A pensar, a discutir problemas — droga, degradação, ostracismo — o Bessa estabelece nexos com a sua meninice: as rusgas da polícia no terreiro do Paço Episcopal, a apreensão da bola, «a multa de setenta e uma coroa, por andarmos descalços»; o confisco das sandes de queijo aos colegas de escola, meninos da Sé rica. Enfim, o trabalho na barbearia desde os 9 anos: «Para aprender as barbas, ensaboa-se um balão de encher e, ao meter-lhe a navalha, se rebentasse, comia-se logo. Os cabelos, era a trabalhar na perna. Dias, meses, a aprender o traquejar da tesoura com o pente».
O empenhamento social leva a que diversas forças políticas, da esquerda à direita, o desafiem a integrar os seus projectos. Acaba por entrar, como independente, nas listas do PS à junta de freguesia. Eleito para o pelouro do desporto e da cultura, em ruptura com o presidente, não terminaria o mandato. Nas últimas autárquicas, concorre a presidente da junta, nas listas do PSD. Perde, «à tangente».

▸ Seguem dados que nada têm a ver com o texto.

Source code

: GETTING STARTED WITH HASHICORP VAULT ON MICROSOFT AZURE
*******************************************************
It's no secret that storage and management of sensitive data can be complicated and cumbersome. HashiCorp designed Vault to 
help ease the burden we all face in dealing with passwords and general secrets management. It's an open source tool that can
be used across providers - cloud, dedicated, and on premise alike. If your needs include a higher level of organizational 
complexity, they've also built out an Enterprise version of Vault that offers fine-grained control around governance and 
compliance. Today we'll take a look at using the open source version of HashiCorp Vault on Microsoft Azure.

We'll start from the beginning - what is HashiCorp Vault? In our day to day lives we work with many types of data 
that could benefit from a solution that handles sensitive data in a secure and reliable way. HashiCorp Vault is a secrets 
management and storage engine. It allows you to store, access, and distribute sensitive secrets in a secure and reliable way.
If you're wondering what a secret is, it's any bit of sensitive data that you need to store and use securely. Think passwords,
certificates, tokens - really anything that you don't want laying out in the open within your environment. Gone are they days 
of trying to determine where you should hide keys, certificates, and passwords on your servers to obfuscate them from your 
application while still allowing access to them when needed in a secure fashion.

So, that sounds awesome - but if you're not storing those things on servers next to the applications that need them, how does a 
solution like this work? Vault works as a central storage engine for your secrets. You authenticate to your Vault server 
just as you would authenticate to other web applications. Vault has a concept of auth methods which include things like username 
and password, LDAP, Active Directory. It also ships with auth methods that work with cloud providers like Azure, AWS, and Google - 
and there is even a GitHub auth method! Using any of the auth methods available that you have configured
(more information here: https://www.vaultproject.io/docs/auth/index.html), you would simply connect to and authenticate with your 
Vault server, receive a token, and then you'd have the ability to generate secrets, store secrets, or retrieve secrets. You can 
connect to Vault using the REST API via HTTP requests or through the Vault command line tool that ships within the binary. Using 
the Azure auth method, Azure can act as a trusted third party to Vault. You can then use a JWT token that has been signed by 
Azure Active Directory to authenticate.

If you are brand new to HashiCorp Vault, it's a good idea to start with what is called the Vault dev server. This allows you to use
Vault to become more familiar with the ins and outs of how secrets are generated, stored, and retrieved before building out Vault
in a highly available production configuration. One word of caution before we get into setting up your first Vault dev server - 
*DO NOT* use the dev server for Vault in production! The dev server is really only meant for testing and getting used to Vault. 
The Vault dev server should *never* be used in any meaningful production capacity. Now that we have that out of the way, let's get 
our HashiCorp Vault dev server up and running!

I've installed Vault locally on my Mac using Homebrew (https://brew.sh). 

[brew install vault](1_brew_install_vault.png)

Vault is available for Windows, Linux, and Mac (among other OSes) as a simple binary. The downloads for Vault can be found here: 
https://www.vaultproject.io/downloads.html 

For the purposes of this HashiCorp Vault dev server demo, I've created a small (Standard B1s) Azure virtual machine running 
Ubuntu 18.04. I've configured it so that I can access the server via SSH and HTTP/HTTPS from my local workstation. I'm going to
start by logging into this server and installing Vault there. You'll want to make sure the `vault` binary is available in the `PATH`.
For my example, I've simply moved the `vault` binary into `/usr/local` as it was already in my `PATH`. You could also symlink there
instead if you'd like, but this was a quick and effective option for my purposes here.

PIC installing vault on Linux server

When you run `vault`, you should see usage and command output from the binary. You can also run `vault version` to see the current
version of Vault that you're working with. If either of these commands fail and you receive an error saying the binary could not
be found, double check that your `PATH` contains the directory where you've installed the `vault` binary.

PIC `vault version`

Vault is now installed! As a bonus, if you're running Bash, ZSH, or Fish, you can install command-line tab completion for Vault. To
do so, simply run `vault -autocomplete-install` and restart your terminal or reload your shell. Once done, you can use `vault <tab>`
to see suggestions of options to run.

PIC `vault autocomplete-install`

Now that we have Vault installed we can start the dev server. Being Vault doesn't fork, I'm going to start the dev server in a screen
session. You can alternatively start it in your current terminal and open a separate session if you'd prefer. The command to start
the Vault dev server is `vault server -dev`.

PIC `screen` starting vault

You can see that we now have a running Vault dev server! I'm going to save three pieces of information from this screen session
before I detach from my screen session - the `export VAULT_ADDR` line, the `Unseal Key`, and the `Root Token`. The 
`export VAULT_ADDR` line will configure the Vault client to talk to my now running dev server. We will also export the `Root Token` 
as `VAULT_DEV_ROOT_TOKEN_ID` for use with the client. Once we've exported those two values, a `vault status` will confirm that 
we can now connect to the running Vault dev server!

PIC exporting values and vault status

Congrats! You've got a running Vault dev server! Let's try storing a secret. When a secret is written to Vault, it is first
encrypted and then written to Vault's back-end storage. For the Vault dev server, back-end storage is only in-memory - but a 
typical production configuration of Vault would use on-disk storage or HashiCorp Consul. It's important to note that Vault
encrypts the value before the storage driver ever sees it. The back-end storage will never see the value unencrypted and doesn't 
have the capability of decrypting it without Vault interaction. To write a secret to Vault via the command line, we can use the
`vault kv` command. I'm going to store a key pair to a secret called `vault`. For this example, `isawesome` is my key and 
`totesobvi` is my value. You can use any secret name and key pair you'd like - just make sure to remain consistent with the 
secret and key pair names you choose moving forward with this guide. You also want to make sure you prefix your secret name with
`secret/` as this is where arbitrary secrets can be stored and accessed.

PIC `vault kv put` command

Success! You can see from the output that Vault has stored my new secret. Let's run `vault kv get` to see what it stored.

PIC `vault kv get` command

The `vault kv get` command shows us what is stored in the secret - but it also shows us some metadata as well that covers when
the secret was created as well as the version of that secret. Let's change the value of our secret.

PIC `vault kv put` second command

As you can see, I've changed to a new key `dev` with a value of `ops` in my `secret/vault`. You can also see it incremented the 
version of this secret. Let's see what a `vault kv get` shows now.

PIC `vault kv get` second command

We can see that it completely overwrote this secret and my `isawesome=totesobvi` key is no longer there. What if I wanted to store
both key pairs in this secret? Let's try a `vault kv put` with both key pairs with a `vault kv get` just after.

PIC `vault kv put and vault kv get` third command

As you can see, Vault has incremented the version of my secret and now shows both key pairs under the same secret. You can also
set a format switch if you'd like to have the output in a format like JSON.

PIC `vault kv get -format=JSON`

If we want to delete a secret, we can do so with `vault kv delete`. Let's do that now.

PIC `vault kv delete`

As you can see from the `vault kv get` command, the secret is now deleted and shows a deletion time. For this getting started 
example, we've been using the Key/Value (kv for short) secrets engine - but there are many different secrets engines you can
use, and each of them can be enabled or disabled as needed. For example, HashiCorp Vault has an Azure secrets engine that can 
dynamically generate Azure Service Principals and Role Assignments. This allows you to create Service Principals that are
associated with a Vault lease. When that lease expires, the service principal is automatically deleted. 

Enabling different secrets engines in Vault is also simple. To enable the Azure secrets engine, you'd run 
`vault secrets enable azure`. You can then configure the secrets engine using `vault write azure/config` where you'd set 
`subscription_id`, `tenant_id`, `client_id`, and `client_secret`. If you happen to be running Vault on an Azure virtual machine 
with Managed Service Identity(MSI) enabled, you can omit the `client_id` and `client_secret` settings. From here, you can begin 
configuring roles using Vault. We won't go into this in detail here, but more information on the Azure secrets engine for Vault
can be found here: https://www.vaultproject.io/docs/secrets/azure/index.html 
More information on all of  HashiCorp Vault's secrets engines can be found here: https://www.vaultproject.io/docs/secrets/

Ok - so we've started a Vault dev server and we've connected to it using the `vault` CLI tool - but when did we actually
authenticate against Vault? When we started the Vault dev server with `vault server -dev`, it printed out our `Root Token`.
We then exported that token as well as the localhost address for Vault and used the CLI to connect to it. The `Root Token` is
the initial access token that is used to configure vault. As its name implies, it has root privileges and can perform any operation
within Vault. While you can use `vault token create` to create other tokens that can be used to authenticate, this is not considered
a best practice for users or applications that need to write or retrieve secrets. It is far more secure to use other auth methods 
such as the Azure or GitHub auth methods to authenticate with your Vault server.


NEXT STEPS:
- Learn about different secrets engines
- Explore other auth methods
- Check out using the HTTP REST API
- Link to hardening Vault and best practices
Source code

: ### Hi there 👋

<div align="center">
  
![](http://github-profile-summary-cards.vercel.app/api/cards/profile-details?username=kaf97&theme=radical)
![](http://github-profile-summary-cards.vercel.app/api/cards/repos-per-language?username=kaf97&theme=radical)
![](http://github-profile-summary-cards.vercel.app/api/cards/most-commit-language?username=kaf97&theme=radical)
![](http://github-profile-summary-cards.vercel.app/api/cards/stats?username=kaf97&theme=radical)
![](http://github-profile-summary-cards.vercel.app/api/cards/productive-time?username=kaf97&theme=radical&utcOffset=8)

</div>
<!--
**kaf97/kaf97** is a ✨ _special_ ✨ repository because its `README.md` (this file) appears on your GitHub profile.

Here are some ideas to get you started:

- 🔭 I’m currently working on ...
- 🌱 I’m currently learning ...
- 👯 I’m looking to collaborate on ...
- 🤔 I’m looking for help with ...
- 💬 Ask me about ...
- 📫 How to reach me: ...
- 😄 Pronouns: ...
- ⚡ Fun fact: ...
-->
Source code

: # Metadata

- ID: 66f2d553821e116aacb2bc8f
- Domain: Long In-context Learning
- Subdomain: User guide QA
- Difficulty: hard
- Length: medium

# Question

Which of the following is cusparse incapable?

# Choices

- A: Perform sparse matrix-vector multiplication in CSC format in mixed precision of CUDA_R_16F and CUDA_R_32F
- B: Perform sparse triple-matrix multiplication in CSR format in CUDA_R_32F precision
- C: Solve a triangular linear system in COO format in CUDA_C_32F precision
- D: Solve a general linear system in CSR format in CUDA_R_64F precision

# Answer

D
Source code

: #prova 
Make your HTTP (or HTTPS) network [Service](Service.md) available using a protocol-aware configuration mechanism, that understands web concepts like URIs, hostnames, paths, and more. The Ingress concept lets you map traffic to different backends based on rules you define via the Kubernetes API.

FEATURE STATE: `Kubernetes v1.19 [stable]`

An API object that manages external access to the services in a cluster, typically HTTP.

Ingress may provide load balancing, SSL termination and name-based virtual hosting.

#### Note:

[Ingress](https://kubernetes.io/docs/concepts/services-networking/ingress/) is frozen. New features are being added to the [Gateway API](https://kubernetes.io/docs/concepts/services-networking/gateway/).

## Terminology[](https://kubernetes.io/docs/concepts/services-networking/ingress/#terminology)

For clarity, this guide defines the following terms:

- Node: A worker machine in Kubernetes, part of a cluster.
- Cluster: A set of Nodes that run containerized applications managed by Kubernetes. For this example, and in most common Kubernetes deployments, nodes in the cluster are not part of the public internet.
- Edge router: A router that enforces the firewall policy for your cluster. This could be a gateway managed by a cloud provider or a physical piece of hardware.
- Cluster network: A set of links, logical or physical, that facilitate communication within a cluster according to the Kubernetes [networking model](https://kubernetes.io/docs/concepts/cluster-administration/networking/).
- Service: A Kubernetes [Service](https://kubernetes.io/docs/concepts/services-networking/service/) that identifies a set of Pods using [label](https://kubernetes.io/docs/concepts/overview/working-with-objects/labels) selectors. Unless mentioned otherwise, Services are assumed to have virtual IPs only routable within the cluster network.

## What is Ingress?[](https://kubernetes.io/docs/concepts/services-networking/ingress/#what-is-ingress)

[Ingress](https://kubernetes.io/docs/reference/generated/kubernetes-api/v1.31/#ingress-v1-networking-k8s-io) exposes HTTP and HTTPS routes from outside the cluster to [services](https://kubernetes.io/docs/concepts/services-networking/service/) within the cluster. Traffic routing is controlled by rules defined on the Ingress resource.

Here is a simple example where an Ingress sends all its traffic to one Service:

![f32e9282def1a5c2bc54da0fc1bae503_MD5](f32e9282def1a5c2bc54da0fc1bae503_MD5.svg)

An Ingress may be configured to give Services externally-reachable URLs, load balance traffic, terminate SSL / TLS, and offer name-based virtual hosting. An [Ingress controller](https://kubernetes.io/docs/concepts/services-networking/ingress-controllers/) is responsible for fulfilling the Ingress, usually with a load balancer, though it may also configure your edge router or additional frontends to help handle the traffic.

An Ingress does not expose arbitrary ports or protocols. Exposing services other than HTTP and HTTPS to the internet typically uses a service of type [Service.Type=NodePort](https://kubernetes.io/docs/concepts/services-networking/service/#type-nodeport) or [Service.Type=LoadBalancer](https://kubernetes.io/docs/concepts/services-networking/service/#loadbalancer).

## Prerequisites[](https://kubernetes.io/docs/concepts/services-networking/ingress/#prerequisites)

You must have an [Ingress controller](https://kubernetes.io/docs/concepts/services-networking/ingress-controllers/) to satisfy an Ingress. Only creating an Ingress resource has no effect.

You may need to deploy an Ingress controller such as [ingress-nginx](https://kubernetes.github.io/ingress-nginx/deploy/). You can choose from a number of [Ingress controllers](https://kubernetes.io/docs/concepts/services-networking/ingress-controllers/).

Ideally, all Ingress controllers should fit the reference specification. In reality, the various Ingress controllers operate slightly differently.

Hoje com 50 anos, Carlos António Dias Bessa tem a íntima convicção de que não irá ultrapassar os 60. Talvez esta ideia radique na existência curta de uma figura marcante na sua vida: Belarmino, seu tio Belarmino Fragoso, boxeur e herói do filme de Fernando Lopes.
Quando em Lisboa, Bessa a tirar a especialidade de rádio-telefonista no Batalhão de Caçadores 5, em Campolide, tio e sobrinho encontravam-se nos Restauradores, almoçavam e, à noite, zarpavam para Almada. Às vezes, encalhavam no Bairro Alto, Alfama, «vida nocturna a lembrar os fados da Severa». Nesses ambientes, aprendeu a amar o tio, «um menino com um coração bom, que levava os mendigos para casa, lhes dava banho e com eles comia à mesa»; aprendeu a amar Lisboa, «o amanhecer, o pedrado das ruas, os sítios».
No auge do desvanecimento pela luz, pela gente, por Lisboa, para que não o pensem rendido à mouraria, esclarece: «Numa balança, o Porto tem toneladas; Lisboa, cem gramas. Isso basta para dizer que gosto de Lisboa, que é bonita».
Entretanto, a Norte, a inquietação, a curiosidade, incitam-no a ingressar, nos anos 80, na vida de bombeiro voluntário. Por esses anos, decide abraçar a fotografia para fazer réplicas dos velhos enquadramentos de Alvão e, por razões mais prosaicas, para ganhar a vida em casamentos, baptizados.
A paixão pelo fado, pelo Futebol Clube do Porto, pela Sé, levam-no à escrita de letras e poemas (que sonha ver em livro, «publicado por uma editora, com rigor»), à edição de discos. E a ser locutor de rádio, a integrar a actual Comissão de Toponímia, a erguer a voz nas assembleias de freguesia.
Aspirante a presidente da junta — «para exercer o mandato à maneira dos velhos regedores, com proximidade aos fregueses» — isso impõe-lhe compromissos de gravata, dá-lhe amargos de boca: «Custa-me a habituar. A gravata incomoda-me, enjoa-me, dá-me vómitos». Herança de pobre. Como essoutra de todas as noites, ao deitar, tomar uma malga de café com sêmea, a lembrar-lhe a meninice dura, a ganapada de pé descalço da Bainharia, dos Pelames, da Rua Escura. A sua gente, o seu campo, que — surpreendentemente — quer defender e representar, «como homem de direita».

 

 1 Texto publicado na revista Notícias Magazine n.º 554, 5 de Janeiro de 2003.